Saved entries
###
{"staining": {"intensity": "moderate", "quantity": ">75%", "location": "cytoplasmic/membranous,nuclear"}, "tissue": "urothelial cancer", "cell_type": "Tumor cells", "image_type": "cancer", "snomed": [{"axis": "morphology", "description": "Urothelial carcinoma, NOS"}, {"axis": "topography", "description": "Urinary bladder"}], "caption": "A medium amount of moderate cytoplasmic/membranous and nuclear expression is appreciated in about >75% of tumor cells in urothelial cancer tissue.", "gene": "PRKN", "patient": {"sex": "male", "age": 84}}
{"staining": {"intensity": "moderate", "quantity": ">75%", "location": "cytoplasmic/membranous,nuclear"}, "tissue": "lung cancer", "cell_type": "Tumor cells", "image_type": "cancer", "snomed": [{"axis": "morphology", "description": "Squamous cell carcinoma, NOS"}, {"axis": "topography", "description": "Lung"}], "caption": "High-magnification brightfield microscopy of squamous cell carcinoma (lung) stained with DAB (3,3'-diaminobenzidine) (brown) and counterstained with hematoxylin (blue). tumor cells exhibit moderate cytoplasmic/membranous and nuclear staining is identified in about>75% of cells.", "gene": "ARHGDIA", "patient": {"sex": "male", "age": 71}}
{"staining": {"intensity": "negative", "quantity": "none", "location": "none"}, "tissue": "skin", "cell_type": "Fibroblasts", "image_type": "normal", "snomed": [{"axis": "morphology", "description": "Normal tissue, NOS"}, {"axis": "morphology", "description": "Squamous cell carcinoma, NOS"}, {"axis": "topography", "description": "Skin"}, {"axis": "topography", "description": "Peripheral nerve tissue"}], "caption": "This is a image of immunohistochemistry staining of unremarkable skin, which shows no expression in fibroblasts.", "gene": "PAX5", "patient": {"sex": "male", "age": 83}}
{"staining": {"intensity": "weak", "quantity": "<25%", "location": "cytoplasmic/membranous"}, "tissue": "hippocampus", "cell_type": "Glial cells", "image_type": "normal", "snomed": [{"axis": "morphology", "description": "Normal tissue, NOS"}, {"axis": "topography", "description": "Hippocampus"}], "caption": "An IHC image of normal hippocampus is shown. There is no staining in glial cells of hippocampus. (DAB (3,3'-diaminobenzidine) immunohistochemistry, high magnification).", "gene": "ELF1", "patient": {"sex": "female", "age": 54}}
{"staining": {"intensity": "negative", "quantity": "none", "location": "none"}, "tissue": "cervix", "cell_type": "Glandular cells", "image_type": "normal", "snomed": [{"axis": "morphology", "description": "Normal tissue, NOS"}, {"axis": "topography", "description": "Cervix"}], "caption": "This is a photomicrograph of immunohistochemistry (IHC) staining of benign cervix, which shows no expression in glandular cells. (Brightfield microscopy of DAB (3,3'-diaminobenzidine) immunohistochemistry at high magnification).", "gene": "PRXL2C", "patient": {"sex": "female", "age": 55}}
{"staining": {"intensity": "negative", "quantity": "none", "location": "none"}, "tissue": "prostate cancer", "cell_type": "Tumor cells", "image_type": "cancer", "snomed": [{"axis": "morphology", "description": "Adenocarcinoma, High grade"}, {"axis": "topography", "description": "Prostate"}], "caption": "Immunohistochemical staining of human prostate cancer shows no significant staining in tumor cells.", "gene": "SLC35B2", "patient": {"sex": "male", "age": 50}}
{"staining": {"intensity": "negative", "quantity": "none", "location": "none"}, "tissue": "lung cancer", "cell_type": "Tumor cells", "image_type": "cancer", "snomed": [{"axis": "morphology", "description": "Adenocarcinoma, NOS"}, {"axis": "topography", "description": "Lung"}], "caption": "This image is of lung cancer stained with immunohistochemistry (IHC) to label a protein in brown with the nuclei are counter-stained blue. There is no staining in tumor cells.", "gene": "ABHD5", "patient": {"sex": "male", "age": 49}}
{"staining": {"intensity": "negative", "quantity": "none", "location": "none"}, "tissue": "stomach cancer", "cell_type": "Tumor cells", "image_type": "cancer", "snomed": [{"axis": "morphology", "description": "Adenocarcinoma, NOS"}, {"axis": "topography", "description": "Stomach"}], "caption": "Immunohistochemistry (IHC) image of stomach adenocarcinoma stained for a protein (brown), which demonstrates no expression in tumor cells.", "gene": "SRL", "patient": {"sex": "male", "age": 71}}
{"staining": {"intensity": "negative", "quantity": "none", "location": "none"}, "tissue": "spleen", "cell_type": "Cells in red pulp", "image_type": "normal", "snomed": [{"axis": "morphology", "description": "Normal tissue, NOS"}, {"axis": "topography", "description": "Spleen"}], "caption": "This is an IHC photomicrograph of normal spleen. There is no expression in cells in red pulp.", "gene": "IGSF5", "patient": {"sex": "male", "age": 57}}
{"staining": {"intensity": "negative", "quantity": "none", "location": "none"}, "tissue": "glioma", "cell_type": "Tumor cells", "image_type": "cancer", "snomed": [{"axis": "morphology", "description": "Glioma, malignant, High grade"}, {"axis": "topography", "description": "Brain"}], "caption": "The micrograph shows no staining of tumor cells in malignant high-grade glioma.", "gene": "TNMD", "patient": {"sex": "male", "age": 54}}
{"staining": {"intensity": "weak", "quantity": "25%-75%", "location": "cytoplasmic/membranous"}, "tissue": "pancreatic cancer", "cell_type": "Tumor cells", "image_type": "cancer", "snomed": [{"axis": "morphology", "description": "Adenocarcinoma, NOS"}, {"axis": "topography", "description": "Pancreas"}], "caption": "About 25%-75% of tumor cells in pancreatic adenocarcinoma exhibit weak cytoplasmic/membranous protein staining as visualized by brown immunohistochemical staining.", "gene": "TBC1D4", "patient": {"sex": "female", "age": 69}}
###
PROMPT: Word for word, repeat every record.

EXERCISE OUTPUT:
{"staining": {"intensity": "moderate", "quantity": ">75%", "location": "cytoplasmic/membranous,nuclear"}, "tissue": "urothelial cancer", "cell_type": "Tumor cells", "image_type": "cancer", "snomed": [{"axis": "morphology", "description": "Urothelial carcinoma, NOS"}, {"axis": "topography", "description": "Urinary bladder"}], "caption": "A medium amount of moderate cytoplasmic/membranous and nuclear expression is appreciated in about >75% of tumor cells in urothelial cancer tissue.", "gene": "PRKN", "patient": {"sex": "male", "age": 84}}
{"staining": {"intensity": "moderate", "quantity": ">75%", "location": "cytoplasmic/membranous,nuclear"}, "tissue": "lung cancer", "cell_type": "Tumor cells", "image_type": "cancer", "snomed": [{"axis": "morphology", "description": "Squamous cell carcinoma, NOS"}, {"axis": "topography", "description": "Lung"}], "caption": "High-magnification brightfield microscopy of squamous cell carcinoma (lung) stained with DAB (3,3'-diaminobenzidine) (brown) and counterstained with hematoxylin (blue). tumor cells exhibit moderate cytoplasmic/membranous and nuclear staining is identified in about>75% of cells.", "gene": "ARHGDIA", "patient": {"sex": "male", "age": 71}}
{"staining": {"intensity": "negative", "quantity": "none", "location": "none"}, "tissue": "skin", "cell_type": "Fibroblasts", "image_type": "normal", "snomed": [{"axis": "morphology", "description": "Normal tissue, NOS"}, {"axis": "morphology", "description": "Squamous cell carcinoma, NOS"}, {"axis": "topography", "description": "Skin"}, {"axis": "topography", "description": "Peripheral nerve tissue"}], "caption": "This is a image of immunohistochemistry staining of unremarkable skin, which shows no expression in fibroblasts.", "gene": "PAX5", "patient": {"sex": "male", "age": 83}}
{"staining": {"intensity": "weak", "quantity": "<25%", "location": "cytoplasmic/membranous"}, "tissue": "hippocampus", "cell_type": "Glial cells", "image_type": "normal", "snomed": [{"axis": "morphology", "description": "Normal tissue, NOS"}, {"axis": "topography", "description": "Hippocampus"}], "caption": "An IHC image of normal hippocampus is shown. There is no staining in glial cells of hippocampus. (DAB (3,3'-diaminobenzidine) immunohistochemistry, high magnification).", "gene": "ELF1", "patient": {"sex": "female", "age": 54}}
{"staining": {"intensity": "negative", "quantity": "none", "location": "none"}, "tissue": "cervix", "cell_type": "Glandular cells", "image_type": "normal", "snomed": [{"axis": "morphology", "description": "Normal tissue, NOS"}, {"axis": "topography", "description": "Cervix"}], "caption": "This is a photomicrograph of immunohistochemistry (IHC) staining of benign cervix, which shows no expression in glandular cells. (Brightfield microscopy of DAB (3,3'-diaminobenzidine) immunohistochemistry at high magnification).", "gene": "PRXL2C", "patient": {"sex": "female", "age": 55}}
{"staining": {"intensity": "negative", "quantity": "none", "location": "none"}, "tissue": "prostate cancer", "cell_type": "Tumor cells", "image_type": "cancer", "snomed": [{"axis": "morphology", "description": "Adenocarcinoma, High grade"}, {"axis": "topography", "description": "Prostate"}], "caption": "Immunohistochemical staining of human prostate cancer shows no significant staining in tumor cells.", "gene": "SLC35B2", "patient": {"sex": "male", "age": 50}}
{"staining": {"intensity": "negative", "quantity": "none", "location": "none"}, "tissue": "lung cancer", "cell_type": "Tumor cells", "image_type": "cancer", "snomed": [{"axis": "morphology", "description": "Adenocarcinoma, NOS"}, {"axis": "topography", "description": "Lung"}], "caption": "This image is of lung cancer stained with immunohistochemistry (IHC) to label a protein in brown with the nuclei are counter-stained blue. There is no staining in tumor cells.", "gene": "ABHD5", "patient": {"sex": "male", "age": 49}}
{"staining": {"intensity": "negative", "quantity": "none", "location": "none"}, "tissue": "stomach cancer", "cell_type": "Tumor cells", "image_type": "cancer", "snomed": [{"axis": "morphology", "description": "Adenocarcinoma, NOS"}, {"axis": "topography", "description": "Stomach"}], "caption": "Immunohistochemistry (IHC) image of stomach adenocarcinoma stained for a protein (brown), which demonstrates no expression in tumor cells.", "gene": "SRL", "patient": {"sex": "male", "age": 71}}
{"staining": {"intensity": "negative", "quantity": "none", "location": "none"}, "tissue": "spleen", "cell_type": "Cells in red pulp", "image_type": "normal", "snomed": [{"axis": "morphology", "description": "Normal tissue, NOS"}, {"axis": "topography", "description": "Spleen"}], "caption": "This is an IHC photomicrograph of normal spleen. There is no expression in cells in red pulp.", "gene": "IGSF5", "patient": {"sex": "male", "age": 57}}
{"staining": {"intensity": "negative", "quantity": "none", "location": "none"}, "tissue": "glioma", "cell_type": "Tumor cells", "image_type": "cancer", "snomed": [{"axis": "morphology", "description": "Glioma, malignant, High grade"}, {"axis": "topography", "description": "Brain"}], "caption": "The micrograph shows no staining of tumor cells in malignant high-grade glioma.", "gene": "TNMD", "patient": {"sex": "male", "age": 54}}
{"staining": {"intensity": "weak", "quantity": "25%-75%", "location": "cytoplasmic/membranous"}, "tissue": "pancreatic cancer", "cell_type": "Tumor cells", "image_type": "cancer", "snomed": [{"axis": "morphology", "description": "Adenocarcinoma, NOS"}, {"axis": "topography", "description": "Pancreas"}], "caption": "About 25%-75% of tumor cells in pancreatic adenocarcinoma exhibit weak cytoplasmic/membranous protein staining as visualized by brown immunohistochemical staining.", "gene": "TBC1D4", "patient": {"sex": "female", "age": 69}}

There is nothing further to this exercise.